Saturday, September 11, 2010

Saving Onion Seeds


Did you know that you can save the seeds from onions in your garden to plant next year? It's true. Once the garden onion matures and grows an attractive white flower resembling a ball, it's easy to save lots of onion seeds for next year's garden. Saving onion seeds saves money and gives you a feeling of accomplishment.


Onions are rich in vitamins B6, B1, K, C, folic acid, chromium, biotin, and fiber. It only makes sense to add this nutritional vegetable to the summer garden and to also save the seeds. I'm a nut about saving seeds from vegetables in our garden each year. It's so easy to save seeds from onions, as well as other garden vegetables. In saving onion seeds, you'll have onion seeds to give your gardener friends and you can also give onion seeds to people who desire a garden, but don't have the money to get one started.

Here's all you need to do to save onion seeds:

Harvest your onions in the usual way, once they're ready to be picked. By the way, onions are ready to harvest when you can see the top of the onion peeking out of the ground. Save one onion, do not pull it up, leave it in the ground for the onion to turn to seed. How do you know when an onion has turned to seed? A beautiful, round white flower will emerge from the onion. These flowers can get quite tall and attractive, but, like most things in life, the beauty of the flower will soon fade. When the onion flower looks as if it's seen better days, cut the flower, along with a little of the stem, from the onion.

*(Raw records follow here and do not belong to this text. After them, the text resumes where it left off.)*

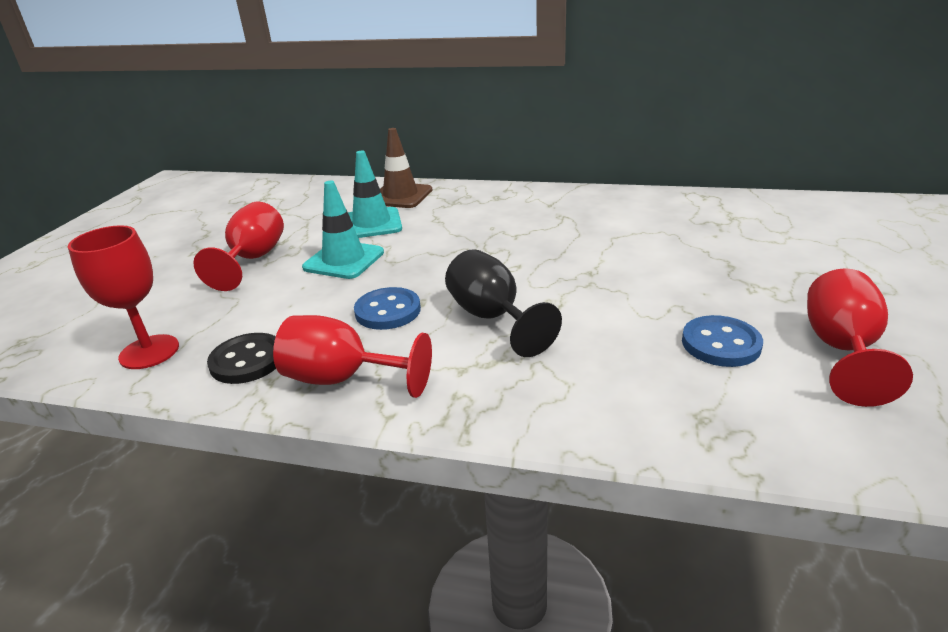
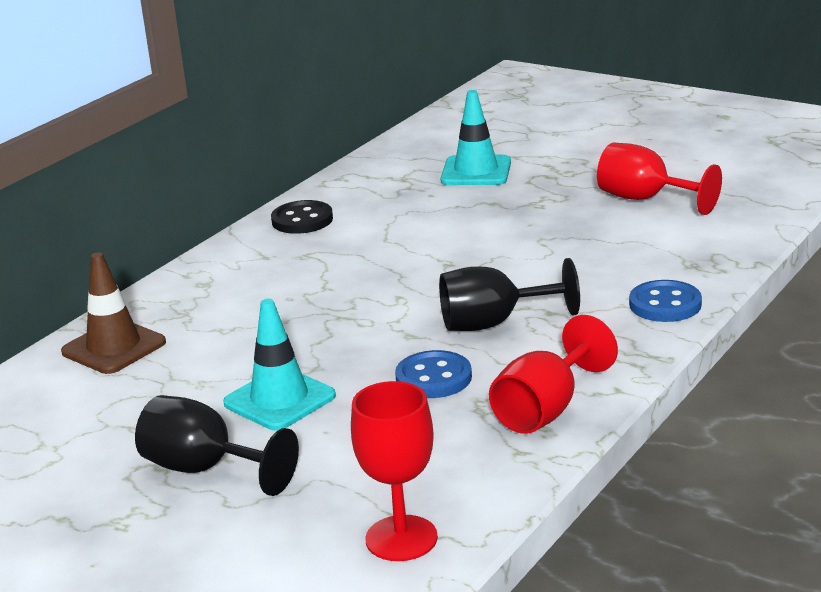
camera: 70 degrees left, 5 degrees down
red goblet [193,202,284,291] -> black goblet [135,395,299,496]
black button [207,333,276,384] -> black button moved to [271,200,333,234]
turquoise traffic cone [348,151,402,238] -> turquoise traffic cone moved to [441,90,511,185]
blue button [682,315,763,367] -> blue button moved to [629,280,702,322]

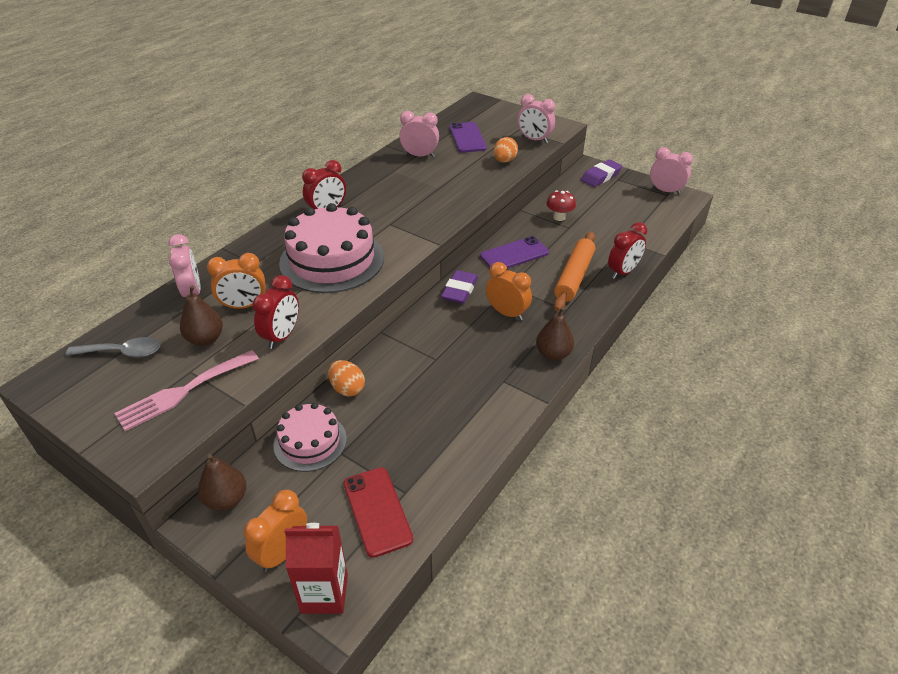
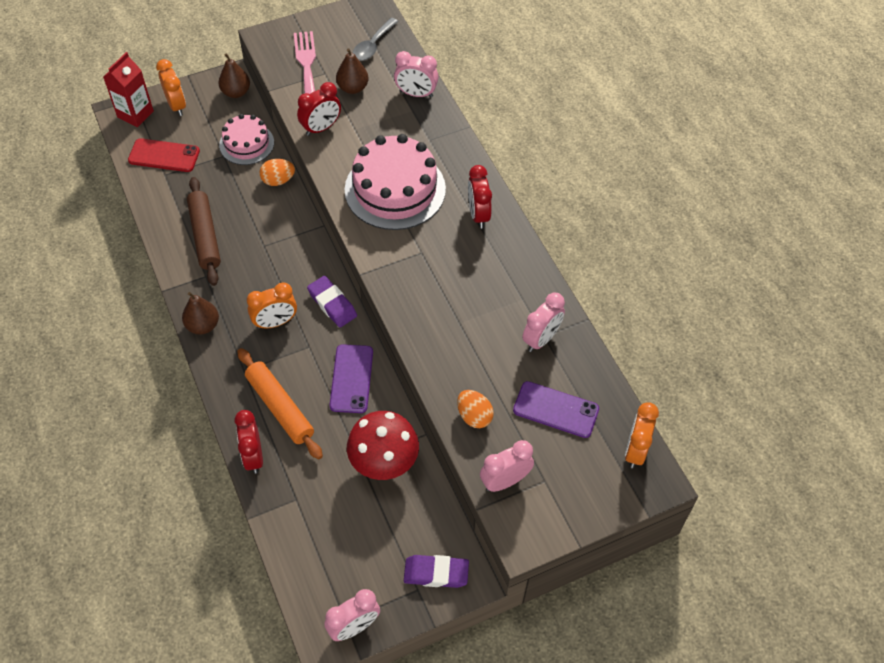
camera: 120 degrees right, 15 degrees up
orange clock [207,253,266,309] -> orange clock moved to [625,402,659,468]
red clock [252,275,299,349] -> red clock turned 90 degrees counterclockwise [297,82,341,136]
red mushroom [547,190,576,221] -> red mushroom [347,411,419,480], size x1.88
purple eraser [581,160,622,187] -> purple eraser turned 75 degrees counterclockwise [404,555,469,588]
none -> brown rolling pin [187,177,221,286]

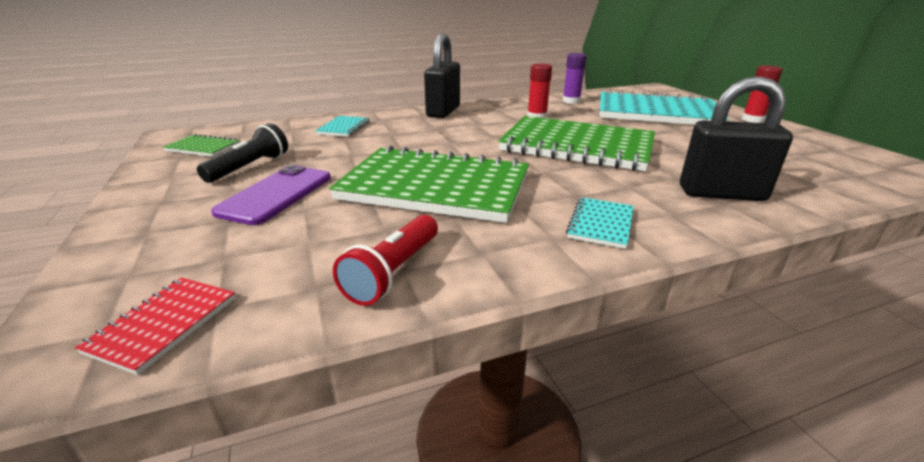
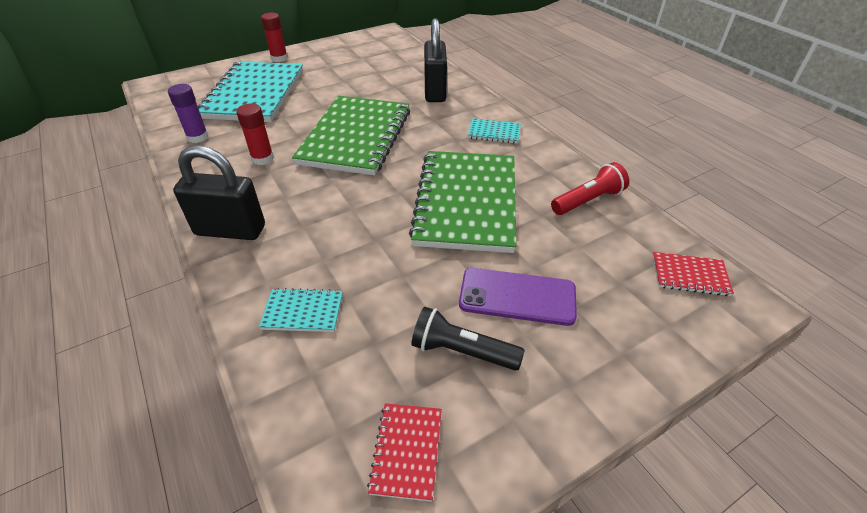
camera: 100 degrees left, 15 degrees up
green notebook [163,134,240,157] -> red notebook [367,403,442,502]
red flashlight [333,215,438,306] -> red flashlight turned 45 degrees counterclockwise [551,162,629,215]

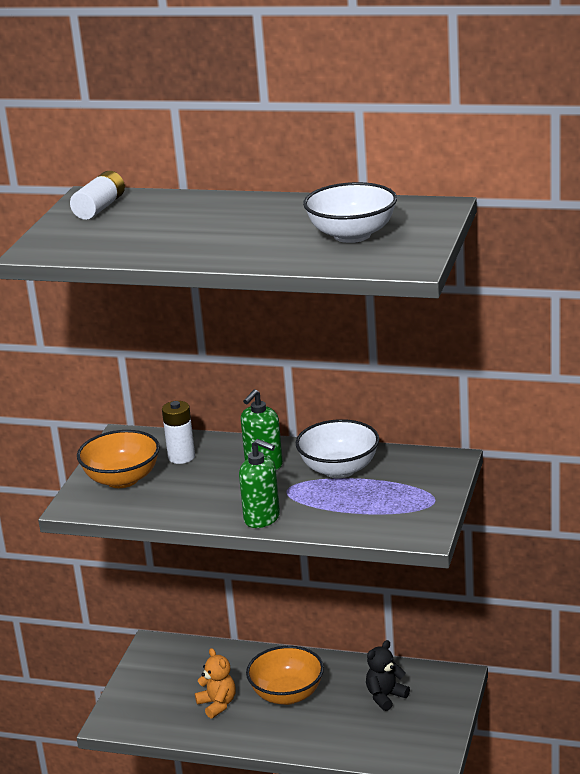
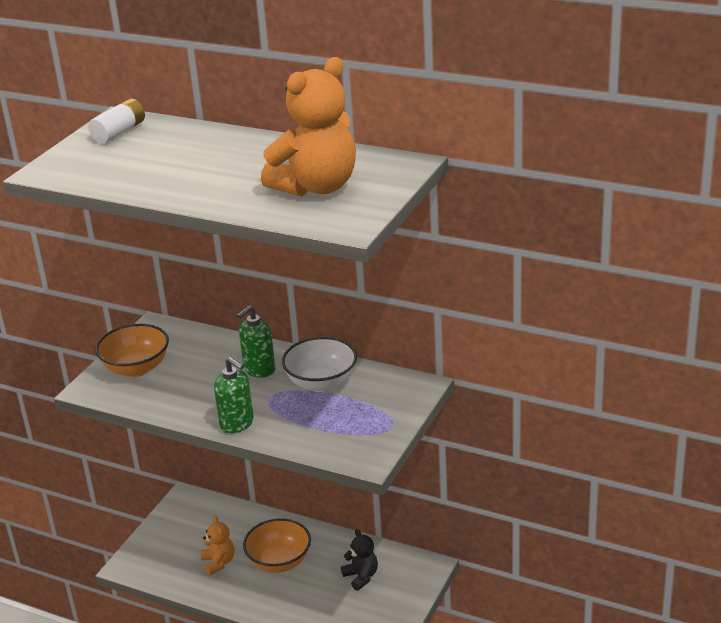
camera: 10 degrees right, 5 degrees up
white battery [162,401,195,464] -> none
white bowl [303,182,397,243] -> orange teddy bear [261,57,356,196]
black teddy bear [366,640,410,711] -> black teddy bear turned 90 degrees clockwise [341,529,378,590]

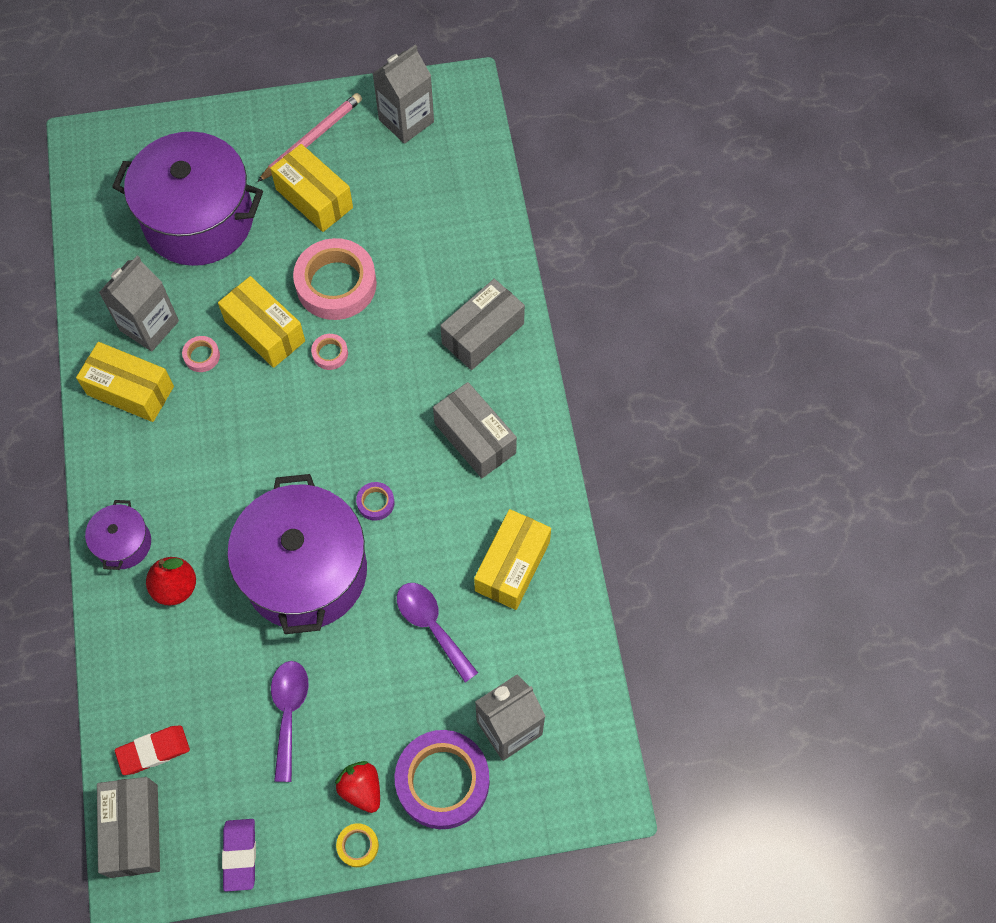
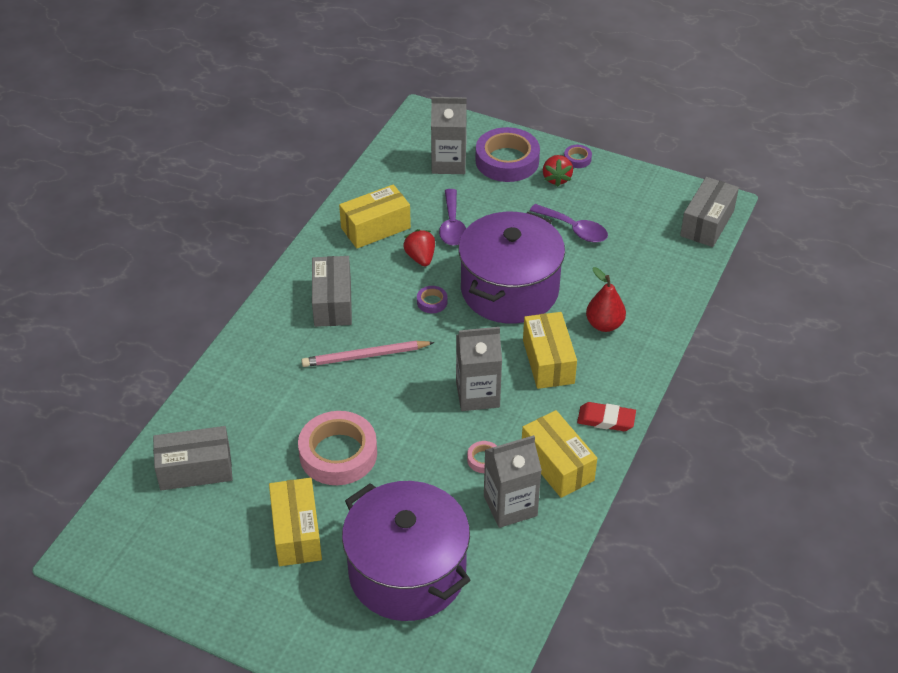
camera: 145 degrees left, 20 degrees down
purple pot [85,500,151,570] -> none
red eraser [115,725,190,775] -> red eraser moved to [577,402,636,431]
yellow box [218,276,305,368] -> yellow box moved to [523,312,577,389]
purple eraser [222,819,256,892] -> none
pink pencil [257,93,362,182] -> pink pencil moved to [301,341,435,367]
purple spoon [271,661,309,782] -> purple spoon turned 90 degrees counterclockwise [530,204,608,242]
pink tape [311,334,348,370] -> none
yellow tape [336,823,379,867] -> purple tape [564,145,592,168]
grey carton [372,45,434,144] -> grey carton moved to [456,327,502,411]
grey box [440,279,525,370] -> grey box moved to [153,426,233,491]
none -> red strawberry [403,229,435,266]

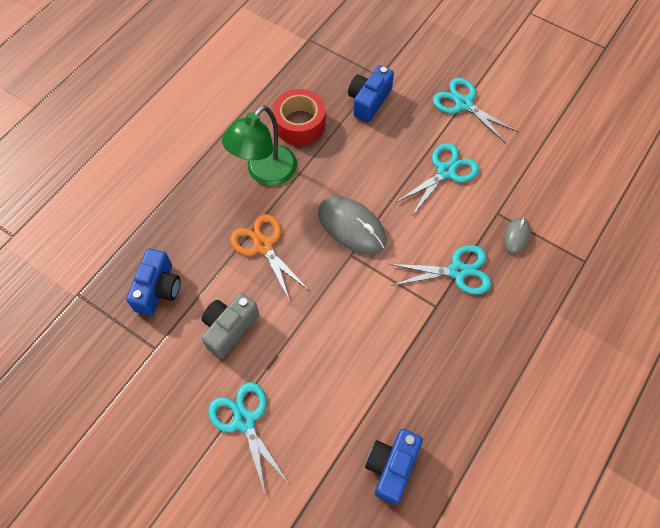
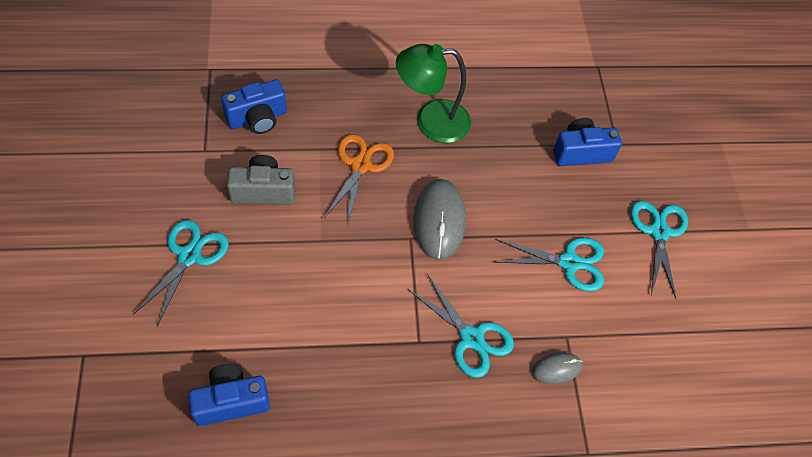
camera: 45 degrees right, 5 degrees down
red tape [273,89,325,145] -> none

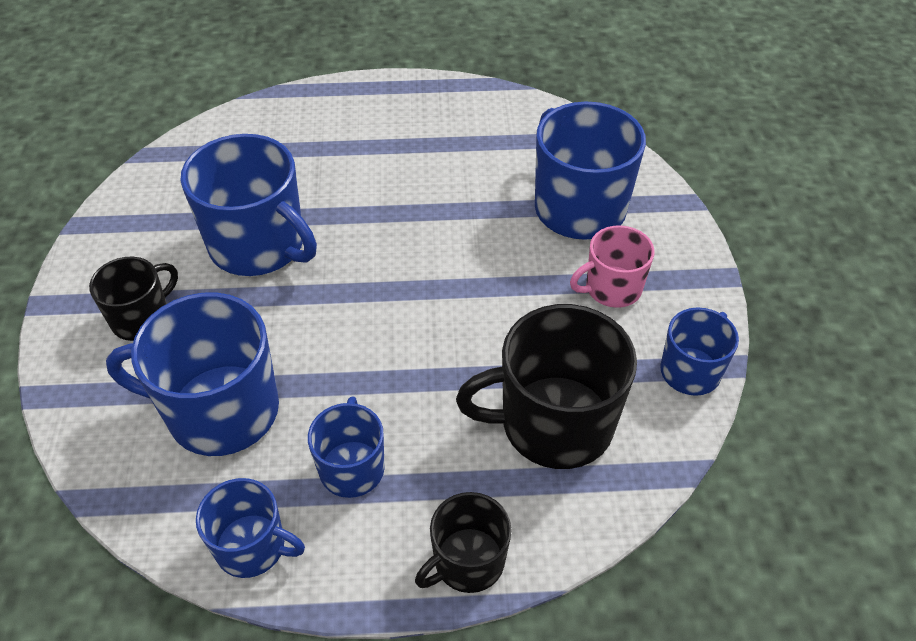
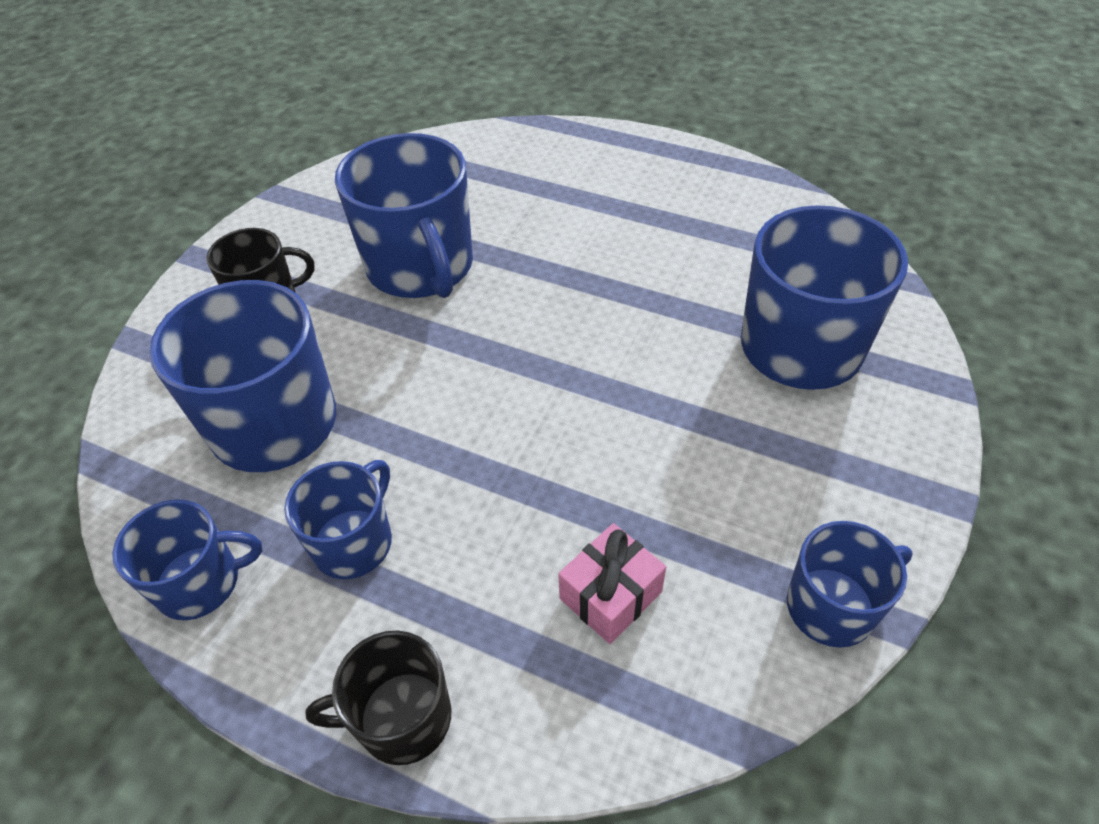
camera: 30 degrees right, 0 degrees up
blue mug [196,478,305,578] -> blue mug turned 60 degrees counterclockwise [112,500,262,620]
black mug [456,304,637,469] -> pink gift [558,523,666,644]
pink mug [570,225,655,308] -> none

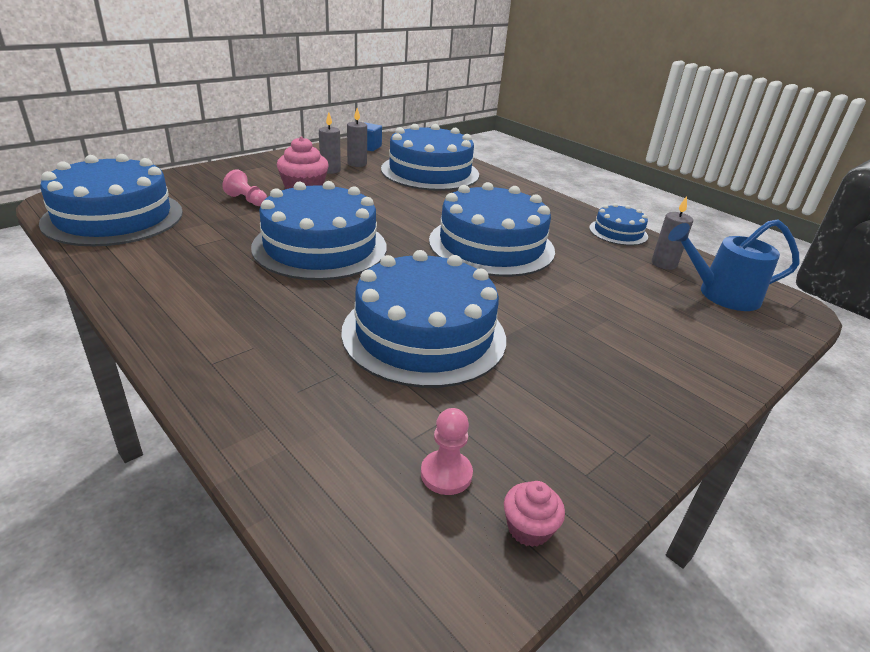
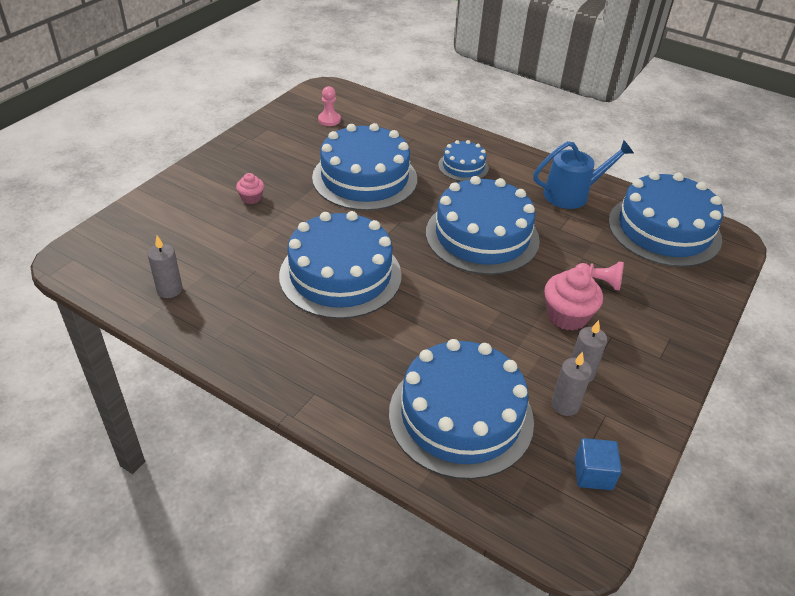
camera: 165 degrees right, 10 degrees up
pink cupcake [504,481,565,547] -> pink cupcake moved to [236,173,264,204]
blue cake [589,203,648,246] -> blue cake moved to [438,140,489,181]
blue watering can [668,219,800,311] -> blue watering can moved to [533,140,634,209]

I stumbled upon the next step to save onion seeds by accident. Get a mason jar and put the onion flower inside. If you don't have a mason jar, a glass jar will do fine. Leave the onion flower alone for a couple of weeks. The onion flower will dry out and open up, releasing the tiny black onion seeds from the flower. If you have a band and lid for your mason jar, put on the lid and just shake the jar to encourage more seeds to release from the flower. Toss the spent onion flower in the compost bin, and there are your onion seeds for next year's garden

2 comments:

Ron said...

Onions are one of my favorite things to grow, thanks for the information.

Anne said...

I am guessing that you are not actually considering really maintaining a strain.. as you need several plants not only to ensure better seed viability.. but even more importantly to avoid a genetic bottleneck.

Although this is fine as long as you have no real long term need to keep a strain going.